=== RECORDS FOR THIS EXERCISE ===

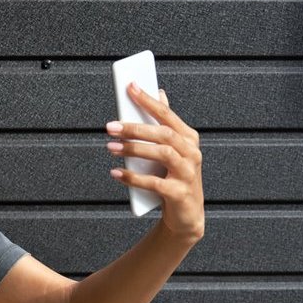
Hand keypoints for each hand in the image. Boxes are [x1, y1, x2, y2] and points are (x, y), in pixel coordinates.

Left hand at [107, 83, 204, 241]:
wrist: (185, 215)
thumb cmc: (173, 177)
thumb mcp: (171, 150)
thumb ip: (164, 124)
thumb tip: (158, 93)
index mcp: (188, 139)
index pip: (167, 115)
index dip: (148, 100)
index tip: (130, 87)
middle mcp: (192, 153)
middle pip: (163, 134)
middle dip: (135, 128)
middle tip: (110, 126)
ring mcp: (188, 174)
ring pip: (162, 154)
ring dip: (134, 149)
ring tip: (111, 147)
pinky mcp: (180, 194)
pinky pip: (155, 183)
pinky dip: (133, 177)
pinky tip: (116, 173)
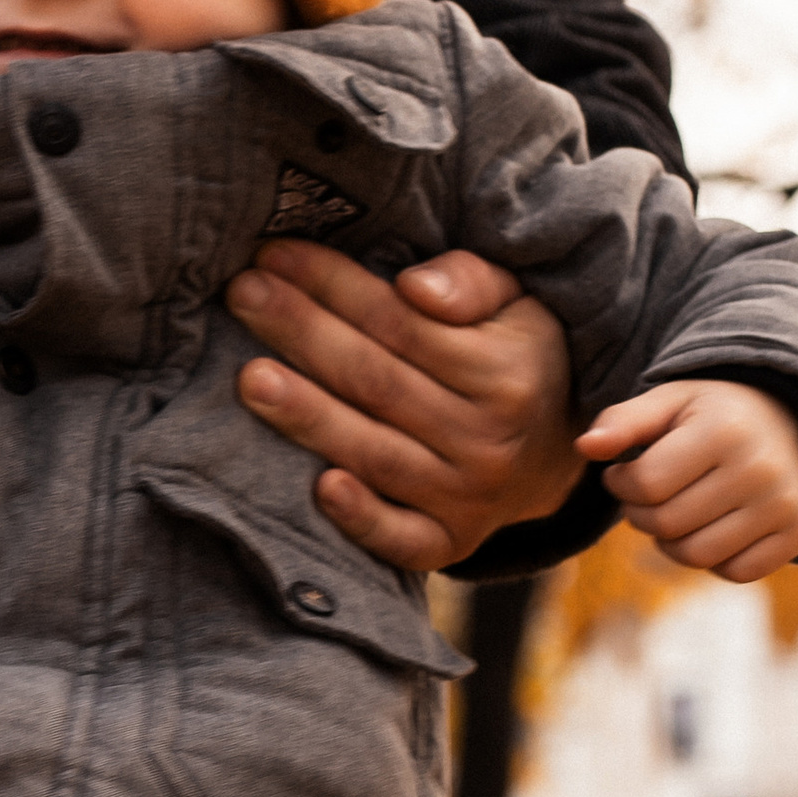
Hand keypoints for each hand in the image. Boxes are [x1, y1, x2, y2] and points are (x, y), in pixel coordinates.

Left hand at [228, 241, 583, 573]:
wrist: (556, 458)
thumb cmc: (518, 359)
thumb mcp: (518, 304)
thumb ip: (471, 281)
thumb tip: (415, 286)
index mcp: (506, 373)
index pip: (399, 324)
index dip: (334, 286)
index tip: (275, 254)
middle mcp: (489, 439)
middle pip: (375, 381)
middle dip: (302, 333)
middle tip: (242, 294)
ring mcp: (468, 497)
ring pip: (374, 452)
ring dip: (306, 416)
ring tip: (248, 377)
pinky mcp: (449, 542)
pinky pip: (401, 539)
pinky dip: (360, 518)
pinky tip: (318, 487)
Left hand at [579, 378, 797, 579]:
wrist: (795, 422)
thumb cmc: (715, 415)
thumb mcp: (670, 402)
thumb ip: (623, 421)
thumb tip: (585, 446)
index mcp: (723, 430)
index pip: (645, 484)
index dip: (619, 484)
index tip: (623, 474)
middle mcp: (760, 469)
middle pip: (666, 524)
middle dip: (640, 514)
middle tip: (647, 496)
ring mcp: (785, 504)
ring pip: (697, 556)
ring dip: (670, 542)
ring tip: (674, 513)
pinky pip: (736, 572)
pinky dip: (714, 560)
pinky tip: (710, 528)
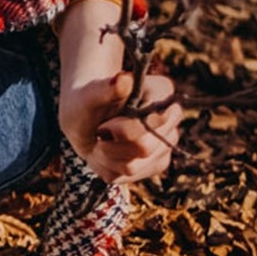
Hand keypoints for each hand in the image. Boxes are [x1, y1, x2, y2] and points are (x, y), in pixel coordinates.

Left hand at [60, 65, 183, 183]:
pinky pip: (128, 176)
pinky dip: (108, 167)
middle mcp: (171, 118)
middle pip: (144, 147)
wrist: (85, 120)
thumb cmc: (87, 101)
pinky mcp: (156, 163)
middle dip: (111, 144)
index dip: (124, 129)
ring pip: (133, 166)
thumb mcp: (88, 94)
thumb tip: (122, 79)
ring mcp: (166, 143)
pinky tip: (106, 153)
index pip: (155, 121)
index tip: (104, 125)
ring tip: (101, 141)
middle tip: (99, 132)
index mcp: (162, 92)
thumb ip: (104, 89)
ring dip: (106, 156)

===
=== RECORDS FOR THIS EXERCISE ===

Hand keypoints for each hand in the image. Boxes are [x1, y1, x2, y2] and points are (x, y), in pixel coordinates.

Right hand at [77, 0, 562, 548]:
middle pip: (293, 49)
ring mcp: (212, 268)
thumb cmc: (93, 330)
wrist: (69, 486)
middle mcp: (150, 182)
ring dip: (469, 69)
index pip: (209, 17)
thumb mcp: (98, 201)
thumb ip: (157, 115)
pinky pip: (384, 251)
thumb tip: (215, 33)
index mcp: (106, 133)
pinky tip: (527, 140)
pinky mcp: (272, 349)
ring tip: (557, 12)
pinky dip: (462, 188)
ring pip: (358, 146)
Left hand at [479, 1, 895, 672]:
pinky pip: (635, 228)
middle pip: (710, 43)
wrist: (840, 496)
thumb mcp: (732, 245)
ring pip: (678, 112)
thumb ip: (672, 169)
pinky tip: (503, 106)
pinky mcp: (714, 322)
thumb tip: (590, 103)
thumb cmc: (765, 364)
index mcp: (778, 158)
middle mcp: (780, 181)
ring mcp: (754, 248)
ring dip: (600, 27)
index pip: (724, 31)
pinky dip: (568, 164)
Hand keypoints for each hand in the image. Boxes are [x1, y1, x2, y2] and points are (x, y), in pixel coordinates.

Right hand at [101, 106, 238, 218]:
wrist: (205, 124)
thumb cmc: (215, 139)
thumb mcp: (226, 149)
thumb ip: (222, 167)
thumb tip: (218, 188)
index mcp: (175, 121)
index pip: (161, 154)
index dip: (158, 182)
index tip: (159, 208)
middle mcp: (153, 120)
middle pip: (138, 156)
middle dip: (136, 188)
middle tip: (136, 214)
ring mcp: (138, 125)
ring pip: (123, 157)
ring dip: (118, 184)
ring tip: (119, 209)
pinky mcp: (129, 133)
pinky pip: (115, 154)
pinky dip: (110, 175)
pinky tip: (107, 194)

===

Give again the stretch of lines above from the one with "ring dip: (670, 542)" through the one with "ring dip: (106, 156)", both ends kept, and copy no pictures.

ring dip: (670, 542)
ring tip: (674, 513)
pinky pip: (736, 572)
pinky dip: (714, 560)
pinky tip: (710, 528)
Hand keypoints for each hand in the image. Boxes are [x1, y1, x2, y2] and points are (x, y), in pixel coordinates.

Left hand at [60, 65, 183, 183]:
pinky pip: (128, 176)
pinky dip: (108, 167)
middle mcp: (171, 118)
middle pip: (144, 147)
wrist: (85, 120)
thumb cmc: (87, 101)
pinky mcp: (156, 163)
middle dip: (111, 144)
index dip: (124, 129)
ring pip: (133, 166)
thumb mcp: (88, 94)
thumb tip: (122, 79)
ring mcp: (166, 143)
pinky tip: (106, 153)
index pip: (155, 121)
index tip: (104, 125)
ring tip: (101, 141)
middle tip: (99, 132)
index mcp: (162, 92)
thumb ip: (104, 89)
ring dip: (106, 156)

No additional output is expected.